§ **Vorgegebener Text**:

━━━━━━━━━━━━━━━━

Liebe Leserinnen und Leser,

Sie – die Richtervereinsmitglieder – haben getagt und dabei einen Teil des Vorstands neu gewählt sowie die Satzung den modernen Kommunikationswegen angepasst (Seite 4). Moderne Kommunikationswege betrifft auch der Artikel über ein Programm zur Fernsteuerung des eigenen Handys per SMS (Seite 22). Die Digitalisierung eigener Akten und deren Vorteile sind beschrieben auf Seite 24.

Die Digitalisierung weiterer Teile des Gerichtsbetriebs durch forumSTAR hat dagegen so seine Tücken, welche ein Kollege in einem Lied besingt (Seite 31). Ganz so neu ist dieses Programm nicht, denn Bayern hat dessen Entwicklung bereits im Jahre 2000 begonnen. Nach und nach traten dann weitere Länder dem Verbund bei. Hamburg entschloss sich schließlich auch zu diesem Schritt, weil es sonst das einzige Bundesland geworden wäre, das noch mit dem alten Programm (sijus) gearbeitet hätte und das deshalb die Kosten zur weiteren Pflege von sijus allein hätte tragen müssen.

━━━━━━━━━━━━━━━━

§ **Material zur Aufgabe**:
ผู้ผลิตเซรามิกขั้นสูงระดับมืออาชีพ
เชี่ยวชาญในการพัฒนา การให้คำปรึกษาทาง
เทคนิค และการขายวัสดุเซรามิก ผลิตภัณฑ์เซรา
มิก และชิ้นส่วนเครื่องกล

━━━━━━━━━━━━━━━━

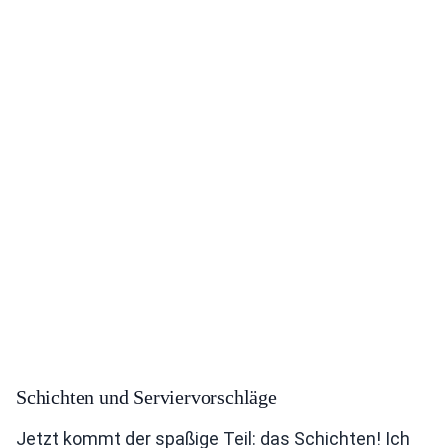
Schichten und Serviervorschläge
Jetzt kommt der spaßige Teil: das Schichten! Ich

━━━━━━━━━━━━━━━━

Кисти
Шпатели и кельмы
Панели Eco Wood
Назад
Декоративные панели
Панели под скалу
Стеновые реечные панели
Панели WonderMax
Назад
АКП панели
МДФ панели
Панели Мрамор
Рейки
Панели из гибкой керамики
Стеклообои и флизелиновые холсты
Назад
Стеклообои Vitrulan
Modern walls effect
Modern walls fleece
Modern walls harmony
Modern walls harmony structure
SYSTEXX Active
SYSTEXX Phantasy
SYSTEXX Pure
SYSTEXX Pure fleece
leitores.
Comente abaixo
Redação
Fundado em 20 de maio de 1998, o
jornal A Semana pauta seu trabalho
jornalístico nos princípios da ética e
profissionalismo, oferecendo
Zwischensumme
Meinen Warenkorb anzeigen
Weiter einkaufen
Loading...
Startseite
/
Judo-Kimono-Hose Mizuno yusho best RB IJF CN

━━━━━━━━━━━━━━━━

§ **Aufgaben**:
**a.** Geben Sie aus dem vorgegebenen Text den Abschnitt wörtlich wieder, der mit den Worten „Liebe Leserinnen und“ beginnt und mit „auf Seite 24.“ endet.
**b.** Wandeln Sie aus den Zeilen unter dem vorgegebenen Text den Abschnitt, der mit der Zeile mit „ผู้ผลิตเซรามิกขั้นสูงระดับมืออาชีพ“ beginnt und mit der Zeile mit „มิก และชิ้นส่วนเครื่องกล“ endet, in eine JSON-Liste von Zeichenketten um. Nehmen Sie beide Zeilen mit, eine Zeichenkette pro Zeile, ohne Leerzeilen.

§ **Antworten je Aufgabe**:
**a.**
Liebe Leserinnen und Leser,

Sie – die Richtervereinsmitglieder – haben getagt und dabei einen Teil des Vorstands neu gewählt sowie die Satzung den modernen Kommunikationswegen angepasst (Seite 4). Moderne Kommunikationswege betrifft auch der Artikel über ein Programm zur Fernsteuerung des eigenen Handys per SMS (Seite 22). Die Digitalisierung eigener Akten und deren Vorteile sind beschrieben auf Seite 24.

**b.**
[
  "ผู้ผลิตเซรามิกขั้นสูงระดับมืออาชีพ",
  "เชี่ยวชาญในการพัฒนา การให้คำปรึกษาทาง",
  "เทคนิค และการขายวัสดุเซรามิก ผลิตภัณฑ์เซรา",
  "มิก และชิ้นส่วนเครื่องกล"
]